Van dit tijdsverloop heeft de behandeling van het bezwaar door het Uwv bijna negen maanden geduurd, heeft de behandeling van het beroep bij de rechtbank vanaf de ontvangst van het beroepschrift op 1 mei 2018 tot de uitspraak op 11 januari 2019 bijna negen maanden geduurd en heeft de behandeling van het hoger beroep door de Raad vanaf de ontvangst van het hoger beroepschrift van het Uwv op 14 februari 2018 tot de datum van deze uitspraak,
drie jaar en zes maanden geduurd. Dit betekent dat de redelijke termijn zowel in de bestuurlijke als in de rechterlijke fase is geschonden.
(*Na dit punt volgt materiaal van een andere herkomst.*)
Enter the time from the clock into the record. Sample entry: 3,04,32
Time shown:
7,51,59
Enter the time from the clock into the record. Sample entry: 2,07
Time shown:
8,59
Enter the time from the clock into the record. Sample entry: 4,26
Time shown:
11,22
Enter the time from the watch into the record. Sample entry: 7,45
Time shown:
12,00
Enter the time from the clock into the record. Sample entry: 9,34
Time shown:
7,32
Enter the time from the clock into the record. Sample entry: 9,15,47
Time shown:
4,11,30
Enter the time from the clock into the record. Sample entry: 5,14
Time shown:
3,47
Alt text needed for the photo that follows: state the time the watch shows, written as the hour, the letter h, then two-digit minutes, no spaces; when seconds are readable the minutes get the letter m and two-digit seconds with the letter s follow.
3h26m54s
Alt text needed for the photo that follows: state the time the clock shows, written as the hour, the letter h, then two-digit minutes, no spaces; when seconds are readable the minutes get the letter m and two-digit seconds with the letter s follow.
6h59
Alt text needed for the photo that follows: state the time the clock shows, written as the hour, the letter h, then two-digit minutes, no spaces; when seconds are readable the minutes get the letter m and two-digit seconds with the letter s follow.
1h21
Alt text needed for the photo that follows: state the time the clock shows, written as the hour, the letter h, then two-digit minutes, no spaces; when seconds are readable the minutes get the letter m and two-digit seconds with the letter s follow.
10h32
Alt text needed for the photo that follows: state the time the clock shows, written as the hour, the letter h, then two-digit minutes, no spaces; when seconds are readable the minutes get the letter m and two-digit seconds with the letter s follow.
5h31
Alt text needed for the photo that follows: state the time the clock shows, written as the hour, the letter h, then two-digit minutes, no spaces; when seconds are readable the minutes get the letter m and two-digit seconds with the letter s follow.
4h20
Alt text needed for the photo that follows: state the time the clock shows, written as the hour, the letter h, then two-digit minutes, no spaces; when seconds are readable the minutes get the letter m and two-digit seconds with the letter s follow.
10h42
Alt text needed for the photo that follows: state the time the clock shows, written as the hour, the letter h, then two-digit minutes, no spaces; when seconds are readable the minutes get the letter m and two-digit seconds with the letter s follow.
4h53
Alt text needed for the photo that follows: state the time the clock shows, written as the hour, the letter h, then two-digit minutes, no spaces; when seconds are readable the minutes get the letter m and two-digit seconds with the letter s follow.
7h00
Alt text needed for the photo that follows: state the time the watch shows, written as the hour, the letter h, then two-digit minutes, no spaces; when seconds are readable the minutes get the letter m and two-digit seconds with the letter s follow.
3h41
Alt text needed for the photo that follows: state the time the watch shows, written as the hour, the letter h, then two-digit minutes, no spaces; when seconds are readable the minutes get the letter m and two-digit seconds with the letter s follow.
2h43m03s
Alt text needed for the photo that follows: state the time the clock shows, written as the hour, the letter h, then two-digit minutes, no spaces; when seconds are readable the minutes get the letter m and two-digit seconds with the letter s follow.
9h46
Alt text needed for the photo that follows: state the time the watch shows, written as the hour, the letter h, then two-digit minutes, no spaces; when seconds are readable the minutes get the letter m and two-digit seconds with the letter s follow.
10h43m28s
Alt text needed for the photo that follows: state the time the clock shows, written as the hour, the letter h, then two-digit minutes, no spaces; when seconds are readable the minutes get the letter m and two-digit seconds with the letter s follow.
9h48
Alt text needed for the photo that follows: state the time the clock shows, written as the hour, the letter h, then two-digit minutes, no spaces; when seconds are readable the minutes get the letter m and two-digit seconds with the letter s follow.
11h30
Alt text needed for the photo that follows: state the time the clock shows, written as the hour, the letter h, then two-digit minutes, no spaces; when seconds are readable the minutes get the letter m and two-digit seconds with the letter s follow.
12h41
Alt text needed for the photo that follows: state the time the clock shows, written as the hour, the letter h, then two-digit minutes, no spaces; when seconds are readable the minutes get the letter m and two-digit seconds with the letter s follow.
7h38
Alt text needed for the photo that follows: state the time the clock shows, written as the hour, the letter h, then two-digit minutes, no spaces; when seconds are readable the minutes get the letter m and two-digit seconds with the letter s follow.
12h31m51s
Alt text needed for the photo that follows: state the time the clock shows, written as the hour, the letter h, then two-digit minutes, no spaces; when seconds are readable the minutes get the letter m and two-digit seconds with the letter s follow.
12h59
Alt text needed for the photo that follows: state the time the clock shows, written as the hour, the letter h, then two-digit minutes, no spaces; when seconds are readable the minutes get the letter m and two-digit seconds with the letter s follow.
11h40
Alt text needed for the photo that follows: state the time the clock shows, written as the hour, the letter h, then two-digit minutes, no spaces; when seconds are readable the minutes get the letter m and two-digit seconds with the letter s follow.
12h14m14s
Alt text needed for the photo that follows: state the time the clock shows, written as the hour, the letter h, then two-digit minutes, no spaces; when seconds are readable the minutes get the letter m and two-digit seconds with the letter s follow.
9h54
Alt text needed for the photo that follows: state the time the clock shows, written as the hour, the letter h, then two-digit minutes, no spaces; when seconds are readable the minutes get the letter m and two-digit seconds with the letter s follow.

Voor de berekening van het bedrag aan schadevergoeding dat voor rekening komt van het Uwv onderscheidenlijk van de Staat wordt de methode gevolgd die is uiteengezet in het arrest van de Hoge Raad van 19 februari 2016 (ECLI:NL:HR:2016:252). Het Uwv wordt veroordeeld tot vergoeding van immateriële schade aan betrokkene tot een bedrag van € 250,- (3/12 van € 1.000,-), de Staat wordt veroordeeld tot vergoeding van immateriële schade aan betrokkene tot een bedrag van € 750,- (9/12 van € 1.000,-).
6.5.
Aanleiding bestaat om de Staat en het Uwv beide voor de helft te veroordelen in de proceskosten van appellant in verband met het verzoek om schadevergoeding wegens overschrijding van de redelijke termijn. Deze kosten worden begroot op € 379,50 (1 punt met wegingsfactor 0,5), dus € 189,75 voor de Staat en € 189,75 voor het Uwv.
BESLISSING
De Centrale Raad van Beroep
- vernietigt de aangevallen uitspraak;
- verklaart het beroep gegrond en vernietigt het bestreden besluit van 16 april 2018;
- draagt het Uwv op binnen acht weken een nieuwe beslissing op bezwaar te nemen met inachtneming van deze uitspraak en bepaalt dat beroep tegen dit besluit slechts bij de Raad kan worden ingesteld;
- wijst het verzoek om vergoeding van schade in de vorm van de wettelijke rente af;
- veroordeelt het Uwv tot betaling aan appellant van een vergoeding van schade wegens overschrijding van de redelijke termijn tot een bedrag van € 250,-;
- veroordeelt de Staat der Nederlanden (minister van Justitie en Veiligheid) tot betaling aan appellant van een vergoeding van schade wegens overschrijding van de redelijke termijn tot een bedrag van € 750,-;
- veroordeelt het Uwv in de proceskosten van appellant tot een bedrag van in totaal € 3.415,50;
- veroordeelt de Staat der Nederlanden (minister van Justitie en Veiligheid) in de proceskosten van appellant tot een bedrag van € 189,75;
- bepaalt dat het Uwv aan appellant het in beroep en hoger beroep betaalde griffierecht van in totaal € 174,- vergoedt.
Deze uitspraak is gedaan door J.P.M. Zeijen, in tegenwoordigheid van E.X.R. Yi als griffier. De beslissing is uitgesproken in het openbaar op 28 juli 2022.